[Opening SUPPLIED TEXT section]
In response to rapid declines in biodiversity nationwide, the OU has developed online platforms and activities to engage members of the public with scientific, citizen science, investigations.

As a result of various factors which have threatened biodiversity, including human pollution, agricultural pollutants, and climate change, the OU is driving its social mission in response to this complex challenge by widening opportunities for research to the general public through citizen science activities.

Contributions to biodiversity research have been led across the university by the OU’s Institute of Educational Technology (IET) and the Faculty of STEM (Science, Technology, Engineering and Maths), in two, free award-winning citizen science platforms, nQuire and iSpotnature.

With the help of the general public participating in research by contributing to interactive surveys and investigations that look into biodiversity, researchers and expert analysts at the OU are using citizen science data to improve understanding and raise awareness of the environmental consequences to declines in biodiversity, at a large scale.
[Closing SUPPLIED TEXT section]
[Opening DATA SEGMENT section]
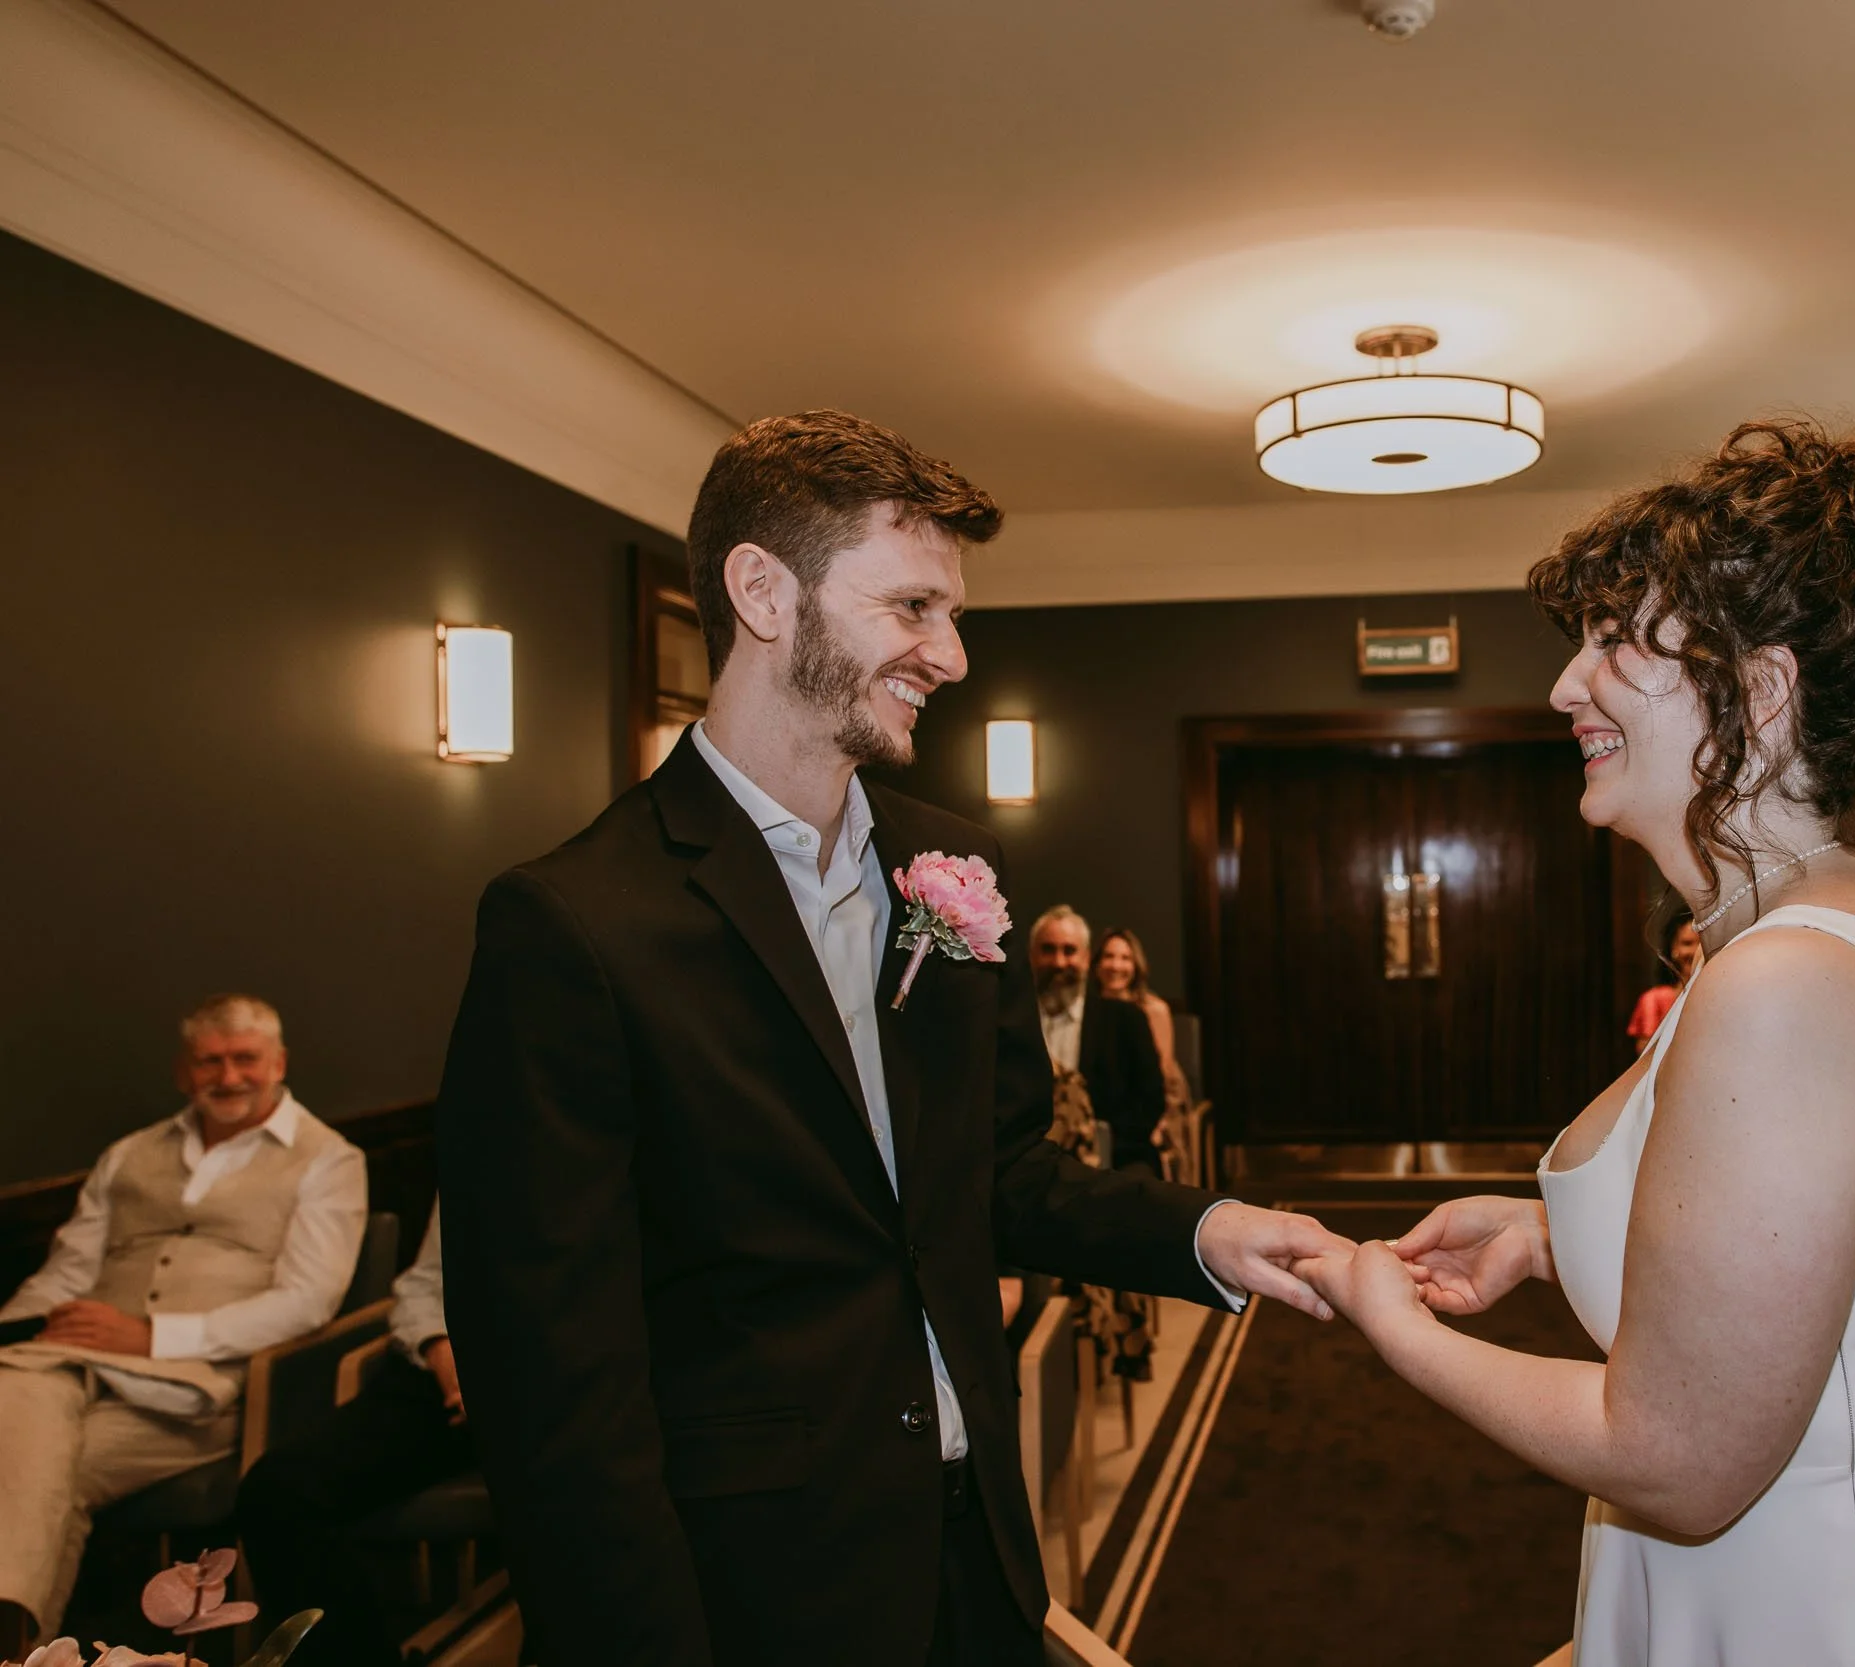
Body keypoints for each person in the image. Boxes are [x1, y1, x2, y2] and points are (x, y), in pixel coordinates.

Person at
[Closing DATA SEGMENT section]
■ **PROBLEM TO SOLVE**
In the text on the OU's citizen science work, what are the two free citizen science platforms?

■ **SOLVED PROBLEM**
nQuire and iSpotnature.